Available records:
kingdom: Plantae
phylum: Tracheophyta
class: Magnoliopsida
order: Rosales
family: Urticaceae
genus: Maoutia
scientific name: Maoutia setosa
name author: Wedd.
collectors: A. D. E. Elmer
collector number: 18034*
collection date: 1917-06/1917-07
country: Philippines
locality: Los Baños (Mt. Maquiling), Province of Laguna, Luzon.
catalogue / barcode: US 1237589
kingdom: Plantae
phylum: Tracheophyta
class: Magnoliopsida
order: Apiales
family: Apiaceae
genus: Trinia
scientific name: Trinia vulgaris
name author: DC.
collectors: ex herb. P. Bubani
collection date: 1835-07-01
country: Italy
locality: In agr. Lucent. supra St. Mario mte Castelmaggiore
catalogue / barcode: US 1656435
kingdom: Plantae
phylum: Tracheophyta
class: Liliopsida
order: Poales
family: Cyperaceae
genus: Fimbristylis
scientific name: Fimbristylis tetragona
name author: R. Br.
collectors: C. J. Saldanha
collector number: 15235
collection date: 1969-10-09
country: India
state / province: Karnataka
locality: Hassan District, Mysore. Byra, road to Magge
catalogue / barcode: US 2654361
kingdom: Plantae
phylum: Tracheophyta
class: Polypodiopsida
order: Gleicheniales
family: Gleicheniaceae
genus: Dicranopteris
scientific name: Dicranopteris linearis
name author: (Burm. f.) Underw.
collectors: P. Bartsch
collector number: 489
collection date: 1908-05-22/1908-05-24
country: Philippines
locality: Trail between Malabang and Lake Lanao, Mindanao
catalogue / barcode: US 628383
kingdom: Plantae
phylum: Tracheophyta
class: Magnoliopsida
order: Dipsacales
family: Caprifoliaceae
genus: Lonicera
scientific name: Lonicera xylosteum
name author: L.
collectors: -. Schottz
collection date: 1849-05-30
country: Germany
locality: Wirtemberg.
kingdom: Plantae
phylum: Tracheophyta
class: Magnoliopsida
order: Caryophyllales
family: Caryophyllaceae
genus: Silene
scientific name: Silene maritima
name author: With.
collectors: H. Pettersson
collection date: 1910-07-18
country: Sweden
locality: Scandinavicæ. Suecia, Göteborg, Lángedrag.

Work required:
Reproduce the lines starting at the one containing "genus: Silene" and ending at the last line of the entries, swapping "name author" for "authority" and leaving everything else unchanged.

Exercise response:
genus: Silene
scientific name: Silene maritima
authority: With.
collectors: H. Pettersson
collection date: 1910-07-18
country: Sweden
locality: Scandinavicæ. Suecia, Göteborg, Lángedrag.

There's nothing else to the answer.